[DOCUMENT PASSAGE]:
Chemo Cycle 3 begins Thursday December 2.  Here we go again!  I wonder what surprises this session will hold for me.  lololol   We better get this radiation thing worked out because after Cycle 3 is over and the body recovery reasonably complete, the Big R is next on the agenda.

November 22, 2010

No cancer in the new lump....Life is Good

Good news! The biopsy on that new lump came out clean; no cancer.  Life is good…
Today I met with Doc C at the hospital Cancer Center. Doc C, my Radiologist, and I had met once before back in September before my neck and throat surgery.  We needed a go-over of that meeting because so many things have been discovered or changed since that first meeting.  Fortunately, while I was there, he was able to check with Doc K who did the needle biopsy last Friday to get the results.  As you can imagine, hearing the good news was a big load off my nerves.

[SUPPLIED MATERIAL]:

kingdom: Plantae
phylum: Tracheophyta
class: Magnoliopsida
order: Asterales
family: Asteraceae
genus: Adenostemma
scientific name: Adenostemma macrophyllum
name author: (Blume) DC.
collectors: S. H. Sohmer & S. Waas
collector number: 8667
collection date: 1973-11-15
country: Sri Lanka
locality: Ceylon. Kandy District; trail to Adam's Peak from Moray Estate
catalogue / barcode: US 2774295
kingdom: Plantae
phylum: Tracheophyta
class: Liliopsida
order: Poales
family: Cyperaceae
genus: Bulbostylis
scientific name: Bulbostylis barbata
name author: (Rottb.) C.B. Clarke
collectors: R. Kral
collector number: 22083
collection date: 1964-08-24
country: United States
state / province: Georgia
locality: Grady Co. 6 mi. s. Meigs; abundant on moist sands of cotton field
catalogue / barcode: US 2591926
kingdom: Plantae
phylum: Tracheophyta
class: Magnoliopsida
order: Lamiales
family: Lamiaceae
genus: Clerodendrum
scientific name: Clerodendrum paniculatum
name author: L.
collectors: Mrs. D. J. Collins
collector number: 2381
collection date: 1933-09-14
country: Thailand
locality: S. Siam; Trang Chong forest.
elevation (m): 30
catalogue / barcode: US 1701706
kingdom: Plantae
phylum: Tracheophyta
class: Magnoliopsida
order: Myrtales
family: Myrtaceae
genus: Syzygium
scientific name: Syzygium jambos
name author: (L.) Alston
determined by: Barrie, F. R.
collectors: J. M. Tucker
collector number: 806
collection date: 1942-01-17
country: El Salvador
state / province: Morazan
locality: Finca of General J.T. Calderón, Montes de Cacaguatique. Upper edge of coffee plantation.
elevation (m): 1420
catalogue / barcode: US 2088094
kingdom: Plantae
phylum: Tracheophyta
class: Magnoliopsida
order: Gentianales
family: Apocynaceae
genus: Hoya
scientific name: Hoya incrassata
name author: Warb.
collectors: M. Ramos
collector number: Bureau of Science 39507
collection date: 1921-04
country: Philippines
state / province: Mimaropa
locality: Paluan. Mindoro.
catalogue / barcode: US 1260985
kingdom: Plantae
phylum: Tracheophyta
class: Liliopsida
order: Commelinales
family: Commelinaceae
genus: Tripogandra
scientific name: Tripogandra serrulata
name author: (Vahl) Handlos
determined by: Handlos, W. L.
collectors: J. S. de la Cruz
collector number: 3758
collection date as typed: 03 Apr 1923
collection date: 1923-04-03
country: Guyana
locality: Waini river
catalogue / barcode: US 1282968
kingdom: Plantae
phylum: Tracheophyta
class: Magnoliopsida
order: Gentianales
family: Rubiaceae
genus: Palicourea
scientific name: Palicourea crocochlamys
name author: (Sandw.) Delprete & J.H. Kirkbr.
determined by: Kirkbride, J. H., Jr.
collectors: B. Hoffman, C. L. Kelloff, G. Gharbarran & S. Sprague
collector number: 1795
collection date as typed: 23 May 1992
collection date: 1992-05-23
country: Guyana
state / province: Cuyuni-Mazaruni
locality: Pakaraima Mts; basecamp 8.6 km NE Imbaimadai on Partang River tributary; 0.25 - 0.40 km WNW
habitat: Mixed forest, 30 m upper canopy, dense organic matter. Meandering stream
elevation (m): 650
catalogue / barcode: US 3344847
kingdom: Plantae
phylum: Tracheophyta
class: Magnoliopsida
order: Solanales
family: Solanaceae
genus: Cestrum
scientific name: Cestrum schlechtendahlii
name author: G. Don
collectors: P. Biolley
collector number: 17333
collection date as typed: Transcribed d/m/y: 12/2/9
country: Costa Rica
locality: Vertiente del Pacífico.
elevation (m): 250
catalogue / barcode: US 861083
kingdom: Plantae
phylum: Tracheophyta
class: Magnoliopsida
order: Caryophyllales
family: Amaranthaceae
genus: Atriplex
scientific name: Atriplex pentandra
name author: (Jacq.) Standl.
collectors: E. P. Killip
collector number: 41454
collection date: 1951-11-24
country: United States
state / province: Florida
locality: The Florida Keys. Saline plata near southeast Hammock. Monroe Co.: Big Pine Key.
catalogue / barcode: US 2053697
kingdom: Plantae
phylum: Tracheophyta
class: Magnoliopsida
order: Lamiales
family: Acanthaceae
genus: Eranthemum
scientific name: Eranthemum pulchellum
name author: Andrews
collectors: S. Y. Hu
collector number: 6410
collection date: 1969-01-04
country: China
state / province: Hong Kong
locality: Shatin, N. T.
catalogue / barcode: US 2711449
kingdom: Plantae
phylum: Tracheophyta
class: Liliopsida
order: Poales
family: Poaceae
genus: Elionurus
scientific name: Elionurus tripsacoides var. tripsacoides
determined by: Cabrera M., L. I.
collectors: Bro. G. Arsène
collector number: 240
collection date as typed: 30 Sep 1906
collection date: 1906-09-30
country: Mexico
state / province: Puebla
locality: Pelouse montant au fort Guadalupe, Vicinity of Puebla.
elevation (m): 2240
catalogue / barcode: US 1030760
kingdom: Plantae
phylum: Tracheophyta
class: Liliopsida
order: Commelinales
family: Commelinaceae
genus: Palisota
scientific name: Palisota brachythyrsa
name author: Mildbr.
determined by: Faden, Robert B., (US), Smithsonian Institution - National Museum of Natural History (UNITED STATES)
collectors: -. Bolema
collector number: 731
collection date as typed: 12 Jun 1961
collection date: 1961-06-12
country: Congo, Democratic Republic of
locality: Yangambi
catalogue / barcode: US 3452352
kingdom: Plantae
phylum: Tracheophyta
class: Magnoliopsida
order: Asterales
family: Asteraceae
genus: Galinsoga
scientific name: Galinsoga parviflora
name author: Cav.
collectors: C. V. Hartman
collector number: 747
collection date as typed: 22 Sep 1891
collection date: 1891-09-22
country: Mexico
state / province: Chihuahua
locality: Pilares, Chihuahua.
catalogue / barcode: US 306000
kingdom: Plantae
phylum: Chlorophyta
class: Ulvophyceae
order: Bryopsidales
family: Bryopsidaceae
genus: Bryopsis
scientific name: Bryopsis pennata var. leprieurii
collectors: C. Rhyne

[PROBLEM A]: Which medical treatments and procedures does the cancer journal name?
[PROBLEM B]: Could you pick up the cancer journal where it stops and carry on writing it?
The records aren't needed for anything here.

[WRITTEN ANSWER A]:
- Chemo (Cycle 3)
- Radiation
- Neck and throat surgery
- Needle biopsy

[WRITTEN ANSWER B]:
Doc Z, my Surgeon, and Doc C will have a chat this week to determine if the lump needs to be removed; cancer or no cancer. I am almost certain they are going to elect to keep an eye on it instead of removing it at this time because doing so would delay the start of chemo/radiation in late December. 
I will return to the radiation center tomorrow to do a test run in the radiation machine under sedation to see if we can figure out a way to get me past my massive phobia that, at this moment, will not let me get into position and go through the upcoming daily radiation.  I feel a little better about this crisis today after hearing words that assure me Doc C does indeed understands the magnitude of the problem. After our time together, he told me that a lot of patients have varying degrees of claustrophobia that challenge them during radiation.  However, it is clear to him that the severity of my problem exists within only 5% of all of the people who have claustrophobia. Having lived with this almost all of my adult life, his conclusion comes as no surprise to me.
 I will give a run down on the chemo/radiation treatment after I understand what is coming, when it is coming and what is it going to do to me both temporarily and permanently.

November 21, 2010

Good Days coming?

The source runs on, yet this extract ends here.